SPOKANE – Bryan Vila, professor of criminal justice at Washington State University Spokane, this week will open the university’s fall Third Friday Seminar Series with the presentation, “Running on Empty: How Fatigue Hinders Disaster Response and Counter-Terror Efforts.”
Hosted by the WSU Spokane Office of Research and the Health Research and Education Center, Vila’s initial seminar presentation will begin at 3 p.m. in Room 110 of the Health Sciences Building on the Riverpoint Campus in Spokane.
A 17-year veteran of law enforcement in local, national, and international settings, Vila knows something of long hours and sleep loss. He hasn’t exactly suffered from it in the long run, however, as he has made a successful career researching human-performance issues related to crime control and is considered one of the nation’s foremost experts in the area.
His research demonstrates how the long work hours common for those engaged in intelligence, law enforcement, and similar agency work lead to restricted sleep, which in turn impairs analysts’ abilities to draw logical conclusions from information pulled together from many different sources.
“Everything we know about how the brain responds to sleep restriction indicates those are the very skills that tend to be degraded the most by lack of sleep,” Vila said.
The author of “Tired Cops: The Importance of Managing Police Fatigue”
(Washington, D.C.: Police Executive Research Forum, 2000), Vila has made numerous presentations on fatigue issues in law enforcement over the last 25 years.
The research seminar will be a discussion on how failing to manage fatigue effectively can deliver a one-two punch to public safety and health that makes us more vulnerable to large-scale threats.
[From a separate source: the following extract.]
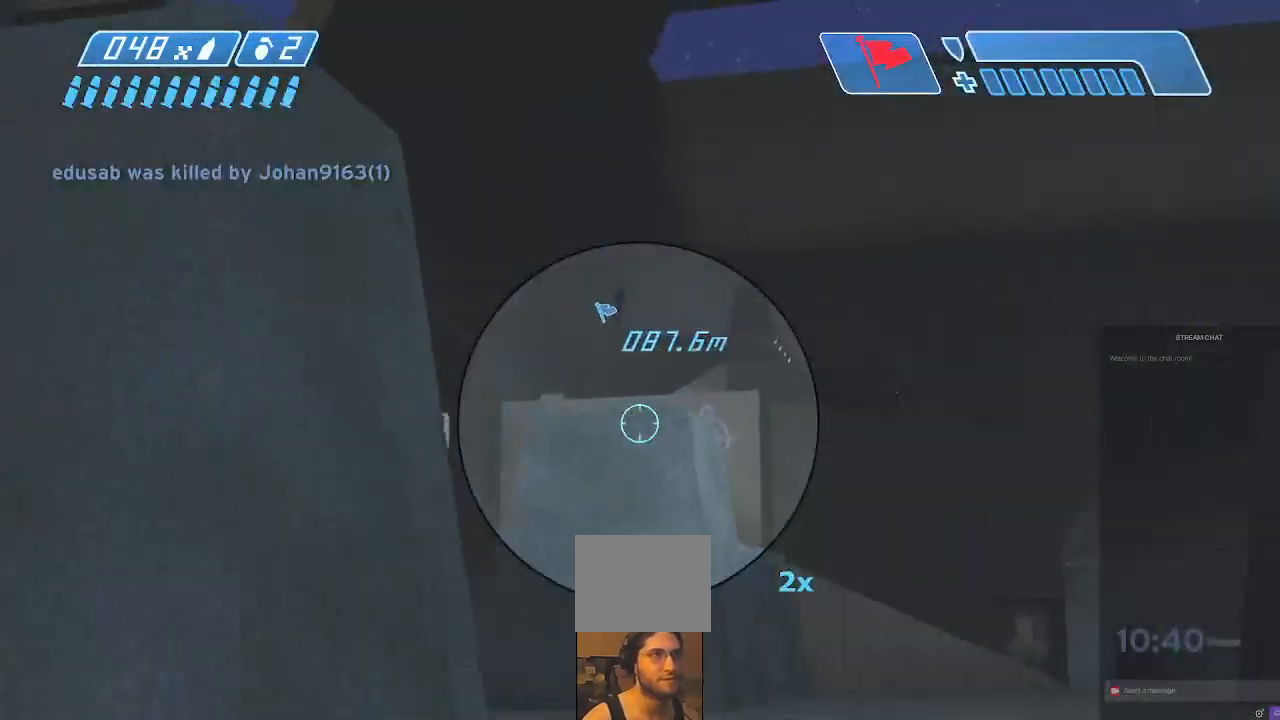
Gameplay with a controller (Xbox layout); each line is a JSON object with the inputs held at the frame after it (dt_ms = milliseconds from this image to that frame). "events" lists button and stick changes between this image and that frame as [ms after this image, input, new state], when the widget could be followed in between. Not read: L3 R3.
{"dt_ms": 500, "buttons": [], "left_stick": "center", "right_stick": "down", "events": [[33, "right_stick", "center"], [67, "R2", "up"], [67, "left_stick", "center"], [167, "right_stick", "up"], [367, "right_stick", "center"], [433, "right_stick", "down"]]}
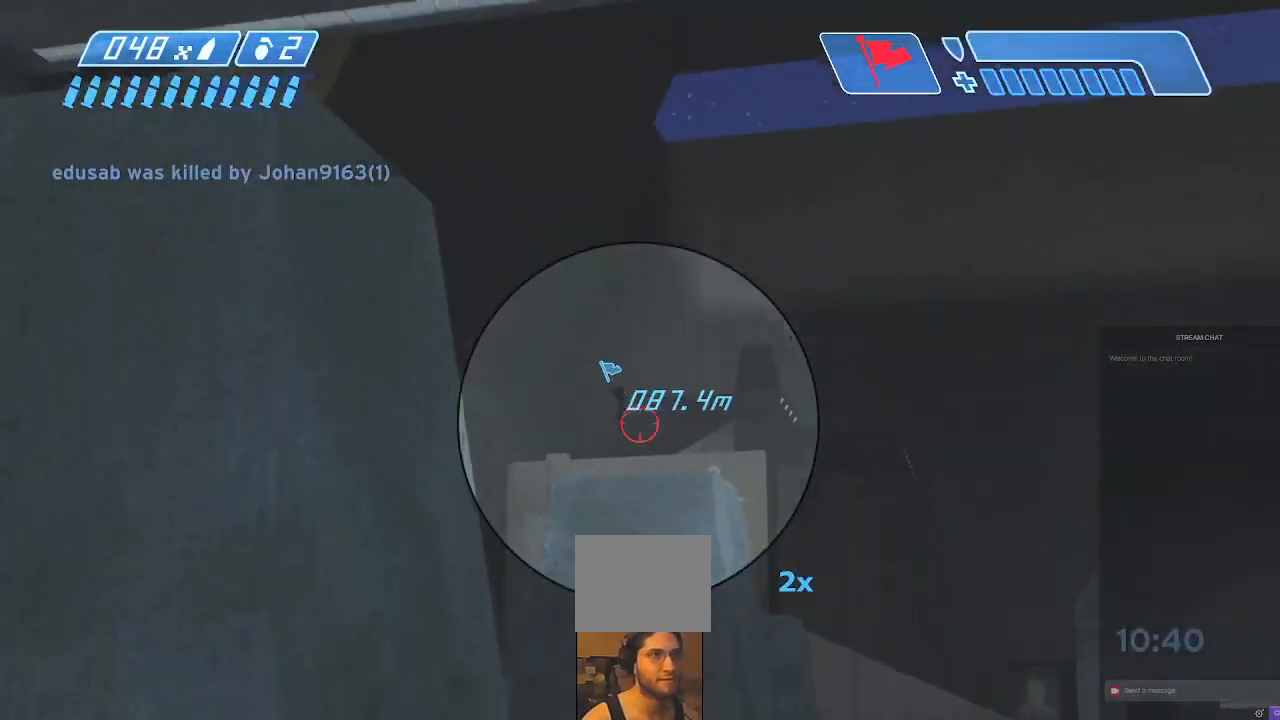
{"dt_ms": 500, "buttons": ["R2"], "left_stick": "center", "right_stick": "left", "events": [[67, "right_stick", "center"], [167, "R2", "down"], [200, "right_stick", "up-left"], [267, "left_stick", "left"], [333, "right_stick", "center"], [400, "left_stick", "center"], [467, "right_stick", "left"]]}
His presentation will use examples from 9/11, Hurricane Katrina, and other recent catastrophes to show how overwork and lack of sleep can impair the ability of intelligence analysts or weather forecasters to detect or predict an impending disaster. They also can diminish first responders’ and disaster managers’performance and put them at greater risk.
Although disaster response and counter-terror efforts often push the limits of human performance, Vila proposes concrete approaches to managing fatigue and alertness. His talk is based on nearly 20 years of research on the effects of sleep restriction, shift work and long work hours on police officer performance, health and safety-it also is informed by his many years of experience responding to and managing crises.
The WSU criminal justice program, founded in 1941, is one of the oldest such programs in the nation. Ranked 18th in the nation by U.S. News & World Report in 2005, it is the home of the first chapter of Alpha Phi Sigma, the criminal justice honorary.